Adipose Tissue Free Fatty Acid Storage In Vivo: Effects of Insulin Versus Niacin as a Control for Suppression of Lipolysis.


PMID 25883112

Abstract

Insulin stimulates the translocation fatty acid transport protein 1 (FATP1) to plasma membrane, and thus greater free fatty acid (FFA) uptake, in adipocyte cell models. Whether insulin stimulates greater FFA clearance into adipose tissue in vivo is unknown.
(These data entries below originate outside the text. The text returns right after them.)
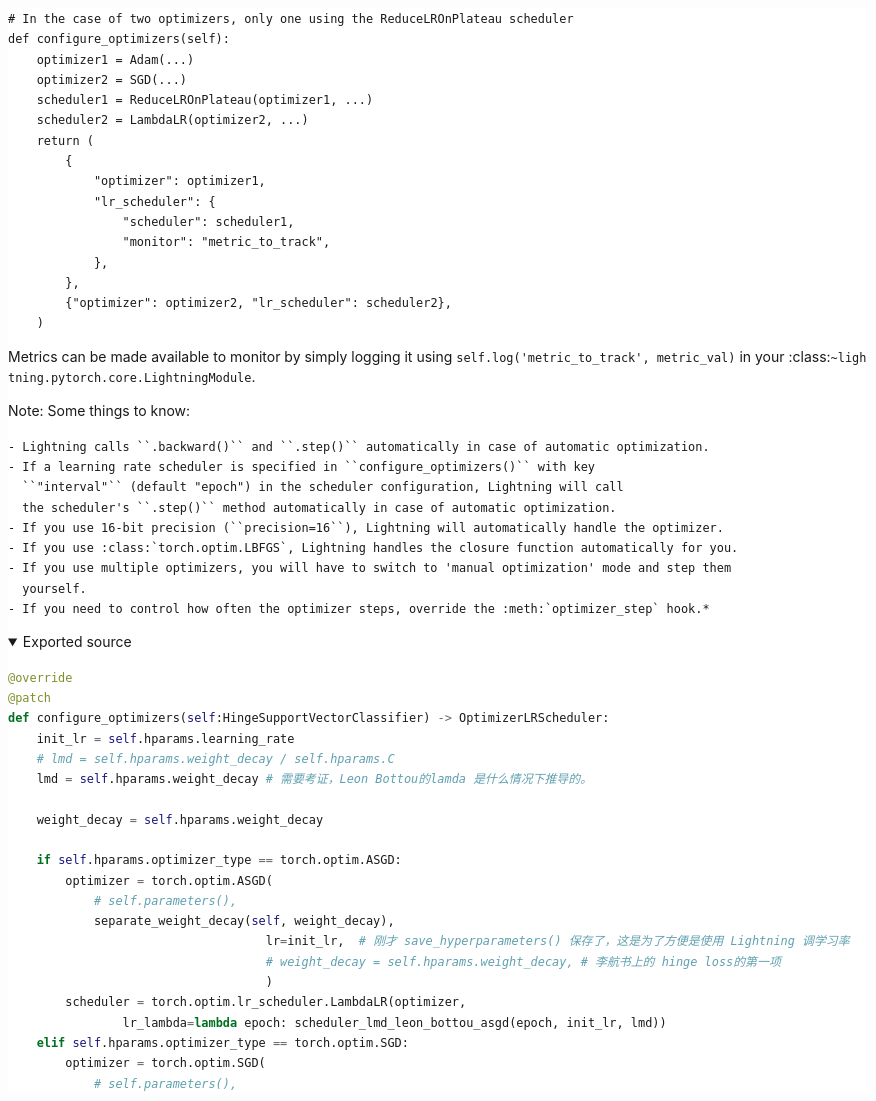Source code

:     # In the case of two optimizers, only one using the ReduceLROnPlateau scheduler
    def configure_optimizers(self):
        optimizer1 = Adam(...)
        optimizer2 = SGD(...)
        scheduler1 = ReduceLROnPlateau(optimizer1, ...)
        scheduler2 = LambdaLR(optimizer2, ...)
        return (
            {
                "optimizer": optimizer1,
                "lr_scheduler": {
                    "scheduler": scheduler1,
                    "monitor": "metric_to_track",
                },
            },
            {"optimizer": optimizer2, "lr_scheduler": scheduler2},
        )

Metrics can be made available to monitor by simply logging it using
`self.log('metric_to_track', metric_val)` in your
:class:`~lightning.pytorch.core.LightningModule`.

Note: Some things to know:

    - Lightning calls ``.backward()`` and ``.step()`` automatically in case of automatic optimization.
    - If a learning rate scheduler is specified in ``configure_optimizers()`` with key
      ``"interval"`` (default "epoch") in the scheduler configuration, Lightning will call
      the scheduler's ``.step()`` method automatically in case of automatic optimization.
    - If you use 16-bit precision (``precision=16``), Lightning will automatically handle the optimizer.
    - If you use :class:`torch.optim.LBFGS`, Lightning handles the closure function automatically for you.
    - If you use multiple optimizers, you will have to switch to 'manual optimization' mode and step them
      yourself.
    - If you need to control how often the optimizer steps, override the :meth:`optimizer_step` hook.*

<details open class="code-fold">
<summary>Exported source</summary>

``` python
@override    
@patch
def configure_optimizers(self:HingeSupportVectorClassifier) -> OptimizerLRScheduler:
    init_lr = self.hparams.learning_rate
    # lmd = self.hparams.weight_decay / self.hparams.C 
    lmd = self.hparams.weight_decay # 需要考证，Leon Bottou的lamda 是什么情况下推导的。

    weight_decay = self.hparams.weight_decay
    
    if self.hparams.optimizer_type == torch.optim.ASGD:
        optimizer = torch.optim.ASGD(
            # self.parameters(), 
            separate_weight_decay(self, weight_decay), 
                                    lr=init_lr,  # 刚才 save_hyperparameters() 保存了，这是为了方便是使用 Lightning 调学习率
                                    # weight_decay = self.hparams.weight_decay, # 李航书上的 hinge loss的第一项
                                    ) 
        scheduler = torch.optim.lr_scheduler.LambdaLR(optimizer,
                lr_lambda=lambda epoch: scheduler_lmd_leon_bottou_asgd(epoch, init_lr, lmd))
    elif self.hparams.optimizer_type == torch.optim.SGD:
        optimizer = torch.optim.SGD(
            # self.parameters(), 
```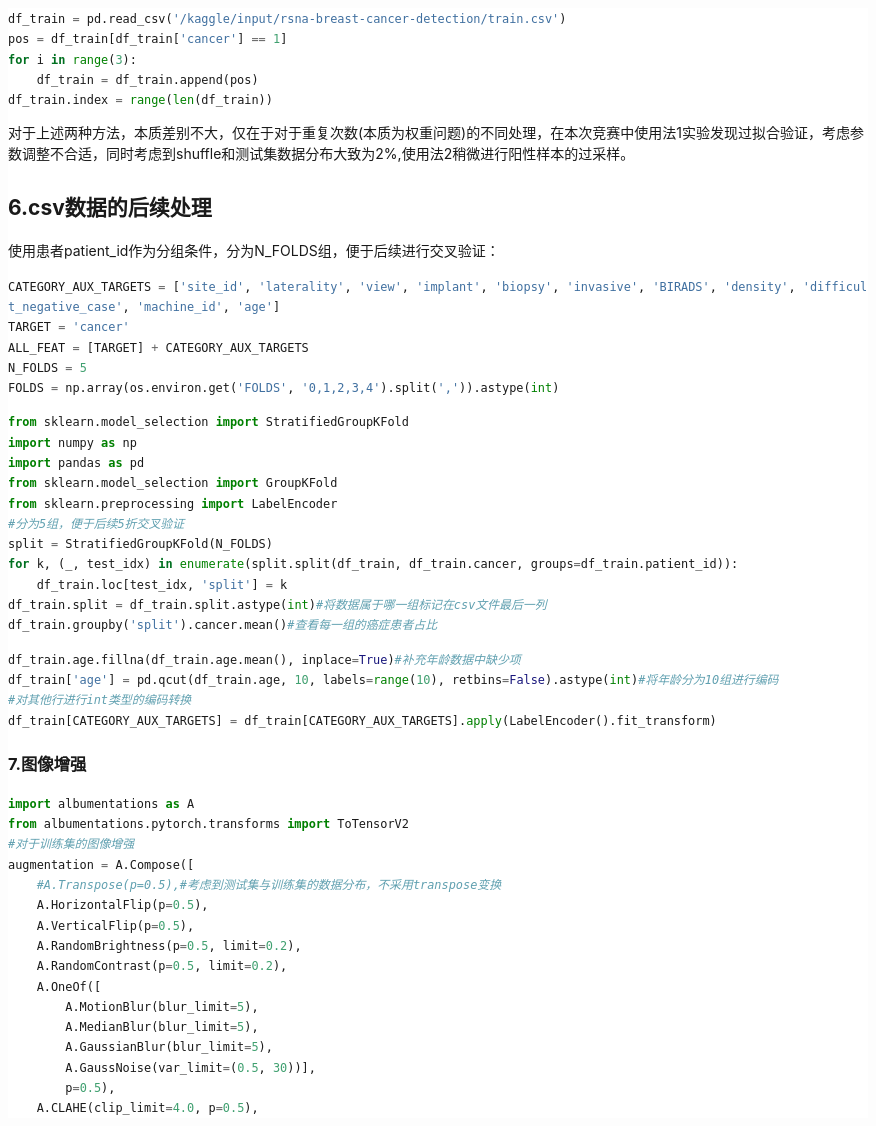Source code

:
 ```python
df_train = pd.read_csv('/kaggle/input/rsna-breast-cancer-detection/train.csv')
pos = df_train[df_train['cancer'] == 1]
for i in range(3):
    df_train = df_train.append(pos)
df_train.index = range(len(df_train))
```

对于上述两种方法，本质差别不大，仅在于对于重复次数(本质为权重问题)的不同处理，在本次竞赛中使用法1实验发现过拟合验证，考虑参数调整不合适，同时考虑到shuffle和测试集数据分布大致为2%,使用法2稍微进行阳性样本的过采样。

## 6.csv数据的后续处理

使用患者patient_id作为分组条件，分为N_FOLDS组，便于后续进行交叉验证：

```python
CATEGORY_AUX_TARGETS = ['site_id', 'laterality', 'view', 'implant', 'biopsy', 'invasive', 'BIRADS', 'density', 'difficult_negative_case', 'machine_id', 'age']
TARGET = 'cancer'
ALL_FEAT = [TARGET] + CATEGORY_AUX_TARGETS
N_FOLDS = 5
FOLDS = np.array(os.environ.get('FOLDS', '0,1,2,3,4').split(',')).astype(int)
```



```python
from sklearn.model_selection import StratifiedGroupKFold
import numpy as np
import pandas as pd
from sklearn.model_selection import GroupKFold
from sklearn.preprocessing import LabelEncoder
#分为5组，便于后续5折交叉验证
split = StratifiedGroupKFold(N_FOLDS)
for k, (_, test_idx) in enumerate(split.split(df_train, df_train.cancer, groups=df_train.patient_id)):
    df_train.loc[test_idx, 'split'] = k
df_train.split = df_train.split.astype(int)#将数据属于哪一组标记在csv文件最后一列
df_train.groupby('split').cancer.mean()#查看每一组的癌症患者占比
```

```python
df_train.age.fillna(df_train.age.mean(), inplace=True)#补充年龄数据中缺少项
df_train['age'] = pd.qcut(df_train.age, 10, labels=range(10), retbins=False).astype(int)#将年龄分为10组进行编码
#对其他行进行int类型的编码转换
df_train[CATEGORY_AUX_TARGETS] = df_train[CATEGORY_AUX_TARGETS].apply(LabelEncoder().fit_transform)
```

### 7.图像增强

```python
import albumentations as A
from albumentations.pytorch.transforms import ToTensorV2 
#对于训练集的图像增强
augmentation = A.Compose([
    #A.Transpose(p=0.5),#考虑到测试集与训练集的数据分布，不采用transpose变换
    A.HorizontalFlip(p=0.5),
    A.VerticalFlip(p=0.5),
    A.RandomBrightness(p=0.5, limit=0.2),
    A.RandomContrast(p=0.5, limit=0.2),   
    A.OneOf([
        A.MotionBlur(blur_limit=5),
        A.MedianBlur(blur_limit=5),
        A.GaussianBlur(blur_limit=5),
        A.GaussNoise(var_limit=(0.5, 30))],
        p=0.5),
    A.CLAHE(clip_limit=4.0, p=0.5),
```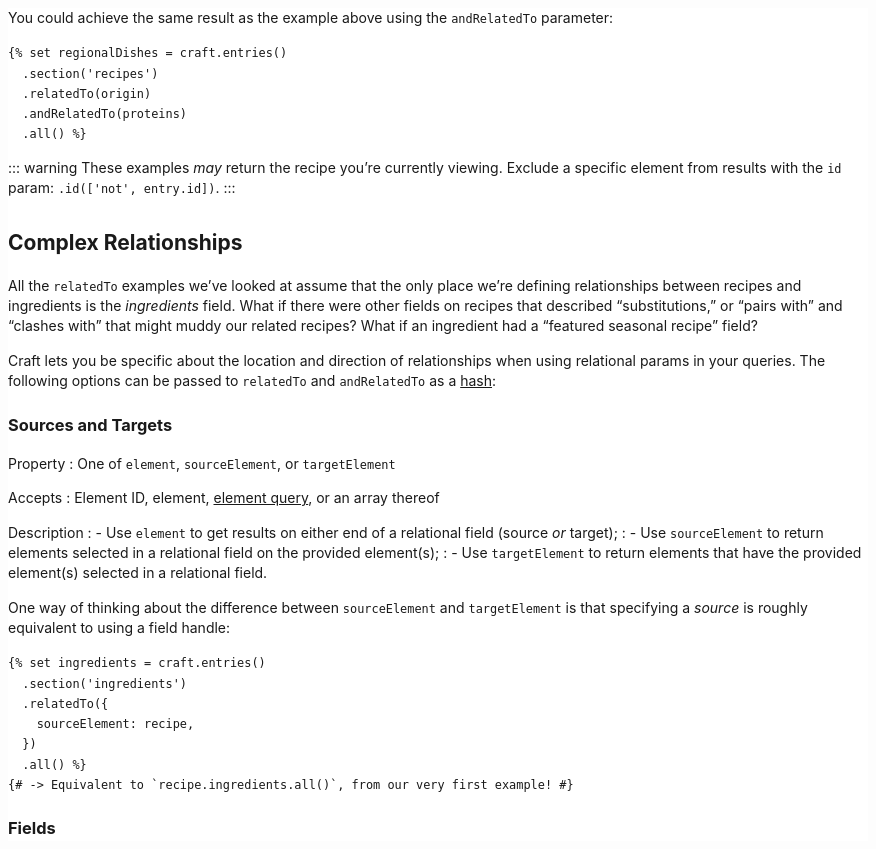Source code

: You could achieve the same result as the example above using the `andRelatedTo` parameter:

```twig
{% set regionalDishes = craft.entries()
  .section('recipes')
  .relatedTo(origin)
  .andRelatedTo(proteins)
  .all() %}
```

::: warning
These examples _may_ return the recipe you’re currently viewing. Exclude a specific element from results with the `id` param: `.id(['not', entry.id])`.
:::

## Complex Relationships

All the `relatedTo` examples we’ve looked at assume that the only place we’re defining relationships between recipes and ingredients is the _ingredients_ field. What if there were other fields on recipes that described “substitutions,” or “pairs with” and “clashes with” that might muddy our related recipes? What if an ingredient had a “featured seasonal recipe” field?

Craft lets you be specific about the location and direction of relationships when using relational params in your queries. The following options can be passed to `relatedTo` and `andRelatedTo` as a [hash](../development/twig.md#hashes):

### Sources and Targets

Property
:  One of `element`, `sourceElement`, or `targetElement`

Accepts
:  Element ID, element, [element query](../development/element-queries.md), or an array thereof

Description
:  - Use `element` to get results on either end of a relational field (source _or_ target);
:  - Use `sourceElement` to return elements selected in a relational field on the provided element(s);
:  - Use `targetElement` to return elements that have the provided element(s) selected in a relational field.

One way of thinking about the difference between `sourceElement` and `targetElement` is that specifying a _source_ is roughly equivalent to using a field handle:

```twig
{% set ingredients = craft.entries()
  .section('ingredients')
  .relatedTo({
    sourceElement: recipe,
  })
  .all() %}
{# -> Equivalent to `recipe.ingredients.all()`, from our very first example! #}
```

### Fields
We tested this hypothesis by comparing direct FFA storage in subcutaneous adipose tissue during insulin versus niacin-medicated suppression of lipolysis. We measured direct FFA storage in abdominal and femoral subcutaneous fat in 10 and 11 adults, respectively, during euglycemic hyperinsulinemia or after oral niacin to suppress FFA compared with 11 saline control experiments. Direct palmitate storage was assessed using a [U-(13)C]palmitate infusion to measure palmitate kinetics and an intravenous palmitate radiotracer bolus/timed biopsy. Plasma palmitate concentrations and flux were suppressed to 23 ± 3 and 26 ± 5 µmol ⋅ L(-1) (P = 0.91) and 44 ± 4 and 39 ± 5 µmol ⋅ min(-1) (P = 0.41) in the insulin and niacin groups, respectively, much less (P < 0.001) than the saline control group (102 ± 8 and 104 ± 12 µmol ⋅ min(-1), respectively). In the insulin, niacin, and saline groups, abdominal palmitate storage rates were 0.25 ± 0.05 vs. 0.25 ± 0.07 vs. 0.32 ± 0.05 µmol ⋅ kg adipose lipid(-1) ⋅ min(-1), respectively (P = NS), and femoral adipose storage rates were 0.19 ± 0.06 vs. 0.20 ± 0.05 vs. 0.31 ± 0.05 µmol ⋅ kg adipose lipid(-1) ⋅ min(-1), respectively (P = NS). In conclusion, insulin does not increase FFA storage in adipose tissue compared with niacin, which suppresses lipolysis via a different pathway.